* [Problem requirements]:
Turn all of the data below into a numbered list, with one line per item and the blank lines left out.
* begin Data extract *
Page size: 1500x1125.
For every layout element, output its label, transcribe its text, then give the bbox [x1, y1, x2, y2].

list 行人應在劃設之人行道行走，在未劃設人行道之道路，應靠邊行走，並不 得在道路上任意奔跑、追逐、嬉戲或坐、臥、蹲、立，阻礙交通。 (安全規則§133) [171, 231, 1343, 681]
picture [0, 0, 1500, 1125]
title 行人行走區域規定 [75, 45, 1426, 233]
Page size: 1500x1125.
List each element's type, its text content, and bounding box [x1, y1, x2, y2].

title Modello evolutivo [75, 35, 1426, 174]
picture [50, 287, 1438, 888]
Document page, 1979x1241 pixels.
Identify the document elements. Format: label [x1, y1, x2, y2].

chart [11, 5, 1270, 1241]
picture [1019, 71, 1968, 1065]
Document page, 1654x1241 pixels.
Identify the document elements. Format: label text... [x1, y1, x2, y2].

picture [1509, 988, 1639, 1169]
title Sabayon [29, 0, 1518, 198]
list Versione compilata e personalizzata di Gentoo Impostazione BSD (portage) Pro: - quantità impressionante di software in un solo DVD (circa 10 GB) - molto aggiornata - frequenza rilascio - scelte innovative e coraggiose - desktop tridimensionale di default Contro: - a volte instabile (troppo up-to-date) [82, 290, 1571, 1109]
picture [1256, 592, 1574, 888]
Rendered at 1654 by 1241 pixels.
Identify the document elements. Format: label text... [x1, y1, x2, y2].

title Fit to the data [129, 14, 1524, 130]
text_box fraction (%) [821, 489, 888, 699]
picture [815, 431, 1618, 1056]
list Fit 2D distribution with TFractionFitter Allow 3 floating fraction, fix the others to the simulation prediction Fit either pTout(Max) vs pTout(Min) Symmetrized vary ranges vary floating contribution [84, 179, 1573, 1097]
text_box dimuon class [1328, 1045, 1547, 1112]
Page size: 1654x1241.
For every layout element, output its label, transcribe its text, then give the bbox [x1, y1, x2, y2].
* end Data extract *
* [Solution for this task]:
1. Page size: 1500x1125.
2. For every layout element, output its label, transcribe its text, then give the bbox [x1, y1, x2, y2].
3. list 行人應在劃設之人行道行走，在未劃設人行道之道路，應靠邊行走，並不 得在道路上任意奔跑、追逐、嬉戲或坐、臥、蹲、立，阻礙交通。 (安全規則§133) [171, 231, 1343, 681]
4. picture [0, 0, 1500, 1125]
5. title 行人行走區域規定 [75, 45, 1426, 233]
6. Page size: 1500x1125.
7. List each element's type, its text content, and bounding box [x1, y1, x2, y2].
8. title Modello evolutivo [75, 35, 1426, 174]
9. picture [50, 287, 1438, 888]
10. Document page, 1979x1241 pixels.
11. Identify the document elements. Format: label [x1, y1, x2, y2].
12. chart [11, 5, 1270, 1241]
13. picture [1019, 71, 1968, 1065]
14. Document page, 1654x1241 pixels.
15. Identify the document elements. Format: label text... [x1, y1, x2, y2].
16. picture [1509, 988, 1639, 1169]
17. title Sabayon [29, 0, 1518, 198]
18. list Versione compilata e personalizzata di Gentoo Impostazione BSD (portage) Pro: - quantità impressionante di software in un solo DVD (circa 10 GB) - molto aggiornata - frequenza rilascio - scelte innovative e coraggiose - desktop tridimensionale di default Contro: - a volte instabile (troppo up-to-date) [82, 290, 1571, 1109]
19. picture [1256, 592, 1574, 888]
20. Rendered at 1654 by 1241 pixels.
21. Identify the document elements. Format: label text... [x1, y1, x2, y2].
22. title Fit to the data [129, 14, 1524, 130]
23. text_box fraction (%) [821, 489, 888, 699]
24. picture [815, 431, 1618, 1056]
25. list Fit 2D distribution with TFractionFitter Allow 3 floating fraction, fix the others to the simulation prediction Fit either pTout(Max) vs pTout(Min) Symmetrized vary ranges vary floating contribution [84, 179, 1573, 1097]
26. text_box dimuon class [1328, 1045, 1547, 1112]
27. Page size: 1654x1241.
28. For every layout element, output its label, transcribe its text, then give the bbox [x1, y1, x2, y2].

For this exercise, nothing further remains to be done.